At paragraphs 24 and 25 of the husband’s written submissions, he extracted passages from two Full Court cases in relation to offers to settlement as follows:
24. In Browne & Green (2002) FLC 93-115: [2002] FamCA 791, the Full Court commented at paragraph 57:
We think that whilst s.117(2A) does not provide any direct guidance to where weight should be given in any one particular case, it is very important for the Court to give proper consideration to written offers of settlement …… The failure to heed a reasonable offer in circumstances where there is adequate knowledge of the parties at the time of the offer is made to give it a proper consideration, is something which very significant weight indeed ought normally be given…
25. In Lenova v Lenova (Costs) (2011) FLC 93-467; [2011] FamCAFC 141, the Full Court stated at paragraphs 10 and 11:
10. In this jurisdiction, costs do not ‘follow the event’ ….. As a result, a litigant or prospective litigant, cannot rely upon a costs order following upon success in the action as a means of dissuading the other party from pursuing unmeritorious litigation…
11.A timely offer in writing genuinely made might, then, be seen as an important part of a limited armoury available to prospective litigants seeking to avoid the costs of litigation. Conversely, where, consequent upon success in an action, a litigant can point to the making of a genuine and timely offer having been made, that offer might be seen as an important (albeit not the only) matter in the exercise of the discretion as to the ordering of costs.
Weighing all of those matters in the balance, to my mind strongly establishes circumstances that justify a departure from the ordinary rule for costs. I am therefore satisfied that there should be an order that the wife pay the husband’s costs.
SHOULD THERE BE AN ORDER FOR INDEMNITY COSTS
As I have noted, the primary position of the husband is to seek an order for indemnity costs. At paragraphs 31 and 32 of his submissions he said as follows:
31. The husband submits an order for indemnity costs is justified given:
31.1The wife conceded, in her Summary of Argument filed in support of her Appeals on 18 June 2018, that an application for adult child maintenance is without merit unless the husband “materially reduces” his financial support of Mr S;
31.2The husband’s offer to settle dated 5 July 2018; and
31.3The wife knew, or ought to have known, that her Initiating Application seeking orders for adult child maintenance was an abuse of process, in circumstances where:
31.3.1The substantive proceedings had been listed for final hearing less than six months earlier;
31.3.2Her extant application for final orders sought similar relief to her Initiating Application; and
31.3.3She did not claim or allege any change in circumstances.
32. The wife has been on notice since 12 April 2018 of the husband’s intention to seek an order for costs calculated on an indemnity basis.
For her part, the wife says there is nothing in the facts of this case to warrant such an order.
I am persuaded that there should be an order for indemnity costs.
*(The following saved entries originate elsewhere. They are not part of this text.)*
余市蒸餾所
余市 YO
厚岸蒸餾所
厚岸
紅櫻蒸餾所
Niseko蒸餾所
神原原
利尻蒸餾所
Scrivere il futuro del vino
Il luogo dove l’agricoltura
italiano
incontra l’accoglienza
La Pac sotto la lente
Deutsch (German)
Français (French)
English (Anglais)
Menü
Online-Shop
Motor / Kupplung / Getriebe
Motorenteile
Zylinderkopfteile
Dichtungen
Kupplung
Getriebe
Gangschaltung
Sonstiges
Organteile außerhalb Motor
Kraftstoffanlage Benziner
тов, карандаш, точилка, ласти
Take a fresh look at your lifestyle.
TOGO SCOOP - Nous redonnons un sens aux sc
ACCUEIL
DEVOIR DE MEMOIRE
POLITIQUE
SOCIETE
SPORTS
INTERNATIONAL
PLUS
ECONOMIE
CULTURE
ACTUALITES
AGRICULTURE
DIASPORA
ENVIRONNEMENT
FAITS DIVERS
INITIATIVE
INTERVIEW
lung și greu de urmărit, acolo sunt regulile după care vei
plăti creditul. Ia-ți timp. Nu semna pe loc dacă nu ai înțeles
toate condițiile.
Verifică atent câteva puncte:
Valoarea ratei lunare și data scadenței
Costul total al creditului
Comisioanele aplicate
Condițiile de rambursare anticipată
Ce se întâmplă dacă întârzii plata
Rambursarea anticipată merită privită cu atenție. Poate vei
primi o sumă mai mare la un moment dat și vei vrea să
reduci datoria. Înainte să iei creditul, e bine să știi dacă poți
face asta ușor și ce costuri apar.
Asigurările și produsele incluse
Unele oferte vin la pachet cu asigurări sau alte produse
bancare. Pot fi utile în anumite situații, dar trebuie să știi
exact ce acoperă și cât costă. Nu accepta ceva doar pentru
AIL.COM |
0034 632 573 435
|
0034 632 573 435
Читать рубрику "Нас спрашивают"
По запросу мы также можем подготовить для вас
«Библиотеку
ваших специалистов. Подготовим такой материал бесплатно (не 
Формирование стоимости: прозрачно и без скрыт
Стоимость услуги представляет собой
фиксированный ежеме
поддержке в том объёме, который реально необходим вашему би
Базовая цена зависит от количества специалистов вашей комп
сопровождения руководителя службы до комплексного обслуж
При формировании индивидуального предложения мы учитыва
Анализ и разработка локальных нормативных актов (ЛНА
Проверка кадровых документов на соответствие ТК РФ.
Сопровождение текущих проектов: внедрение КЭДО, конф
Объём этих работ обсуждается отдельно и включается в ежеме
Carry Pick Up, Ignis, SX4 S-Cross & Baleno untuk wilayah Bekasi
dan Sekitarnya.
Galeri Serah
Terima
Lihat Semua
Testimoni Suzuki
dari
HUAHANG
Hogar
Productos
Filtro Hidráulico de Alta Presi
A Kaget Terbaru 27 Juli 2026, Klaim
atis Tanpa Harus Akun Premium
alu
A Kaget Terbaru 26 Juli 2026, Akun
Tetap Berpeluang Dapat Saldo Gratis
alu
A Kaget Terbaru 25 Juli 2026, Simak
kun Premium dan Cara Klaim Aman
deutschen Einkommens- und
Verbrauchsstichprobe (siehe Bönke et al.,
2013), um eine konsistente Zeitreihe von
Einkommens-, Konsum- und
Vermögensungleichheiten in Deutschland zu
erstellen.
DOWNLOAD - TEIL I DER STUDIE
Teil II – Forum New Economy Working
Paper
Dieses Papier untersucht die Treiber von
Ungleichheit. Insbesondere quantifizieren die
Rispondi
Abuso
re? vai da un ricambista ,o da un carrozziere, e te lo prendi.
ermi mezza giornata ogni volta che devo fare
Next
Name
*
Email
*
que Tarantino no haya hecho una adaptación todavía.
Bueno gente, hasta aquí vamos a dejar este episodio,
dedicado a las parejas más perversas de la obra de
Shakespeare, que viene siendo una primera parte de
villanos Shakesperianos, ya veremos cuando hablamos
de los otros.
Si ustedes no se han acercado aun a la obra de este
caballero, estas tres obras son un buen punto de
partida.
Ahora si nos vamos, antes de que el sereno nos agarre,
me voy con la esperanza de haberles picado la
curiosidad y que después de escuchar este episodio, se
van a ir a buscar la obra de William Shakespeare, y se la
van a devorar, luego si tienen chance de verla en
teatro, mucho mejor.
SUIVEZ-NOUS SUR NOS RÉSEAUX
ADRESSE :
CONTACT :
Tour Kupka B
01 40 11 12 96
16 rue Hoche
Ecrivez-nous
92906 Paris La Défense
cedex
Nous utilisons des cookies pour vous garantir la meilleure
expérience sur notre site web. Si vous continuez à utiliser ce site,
The wife’s conduct in commencing the proceedings, alone justifies such an order; her failure to accept the husband’s offer reinforces the unreasonableness of her conduct, given her ultimate capitulation.
CONCLUSION
For these reasons there will be orders as set out at the commencement of this judgment.
I certify that the preceding thirty-six (36) paragraphs are a true copy of the reasons for judgment of the Honourable Justice Tree delivered on 10 June 2019.